Diğer yandan Hz. Peygamber Hicretin 6. yılında Zilkade ayının başında gördüğü bir rüyada ashabı ile birlikte güvenlik içinde Kâbe’yi ziyaret ettiklerini gördü. Bunu ashabına anlatınca, Ashab-ı kirâm bunun Kâbe ziyareti için bir müjde olduğunu anladılar. Kâbe’yi umre ziyareti için Zilkade’nin ilk pazartesi günü (13 Mart 628) bin dörtyüz kişi ile birlikte Mekke’ye doğru yola çıkıldı. Zülhuleyfe mevkiine gelince ihrama girip umre için niyet ettiler. Yanlarında Mekke’de kurban edilmek üzere yetmiş tane deve bulunuyordu. Hz. Peygamber Hudeybiye’ye gelince konakladı. Çünkü Mekkeli müşrikler onların Mekke’ye girişine engel olmak istiyorlardı. Bu arada Halid b. Velîd (ö. 21/641) komutasında iki atlıdan oluşan bir birlik göndermişlerdi. Mekke müşrikleri ile görüşmeler yapılmış, ancak o yıl için umrenin mümkün olamayacağı kanaatine varılarak, imzalanan Hudeybiye anlaşması uyarınca umre ertesi yıla bırakılmıştı (bk. Harun Ünal, “Hudeybiye Barışı” maddesi, Ş.İ.A., III, 13, 14).

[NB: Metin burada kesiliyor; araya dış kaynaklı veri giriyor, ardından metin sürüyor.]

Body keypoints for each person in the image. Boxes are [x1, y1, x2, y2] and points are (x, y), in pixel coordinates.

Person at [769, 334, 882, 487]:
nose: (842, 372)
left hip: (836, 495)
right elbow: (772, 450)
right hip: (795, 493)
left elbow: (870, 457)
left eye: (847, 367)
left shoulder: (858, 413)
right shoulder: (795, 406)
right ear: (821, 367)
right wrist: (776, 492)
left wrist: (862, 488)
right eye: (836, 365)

Burada Hz. Peygamber kendi kurbanını kesip tıraş oldu ve ihramdan çıktı, diğer müminler de yarışırcasına kurbanlarını kesip tıraş oldular.

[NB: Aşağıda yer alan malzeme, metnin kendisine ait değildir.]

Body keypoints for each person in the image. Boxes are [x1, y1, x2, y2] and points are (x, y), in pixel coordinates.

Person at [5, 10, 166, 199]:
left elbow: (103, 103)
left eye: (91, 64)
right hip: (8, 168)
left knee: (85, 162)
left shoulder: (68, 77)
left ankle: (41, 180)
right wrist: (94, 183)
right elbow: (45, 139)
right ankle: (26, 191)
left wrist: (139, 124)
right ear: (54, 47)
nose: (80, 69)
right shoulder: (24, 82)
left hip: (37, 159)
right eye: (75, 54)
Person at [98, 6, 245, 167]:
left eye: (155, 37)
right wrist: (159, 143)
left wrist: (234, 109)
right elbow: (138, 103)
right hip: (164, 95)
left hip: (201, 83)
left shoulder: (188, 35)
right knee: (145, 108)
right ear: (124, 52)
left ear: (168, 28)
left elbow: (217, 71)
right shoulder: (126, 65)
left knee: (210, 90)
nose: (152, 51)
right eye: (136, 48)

Allah Teâlâ, Resulu Hz. Muhammed’in gördüğü rüyayı 7. hicret yılında yapılan “kaza umresi” ile doğrulamıştır. Kur’an-ı Kerîm’de bu durum şöyle haber verilir: “Şüphesiz ki Allah, peygamberinin rüyasını doğru çıkardı. Ey müminler! Elbette ki sizler, Allah dilerse güven içinde saçlarınızı tıraş etmiş veya kısaltmış olarak, korkmadan Mescid-i Haram’a gireceksiniz. Allah sizin bilmediklerinizi bildi ve Mescid-i Haram’a girmeden önce yakın bir fetih ihsan etti” (el-Fetih, 48/27). Ayette Mekke’nin fethedileceğine de işaret vardır (bk. Hamdi Döndüren, Delilleriyle İslâm İlmihali, İstanbul 1991, 586).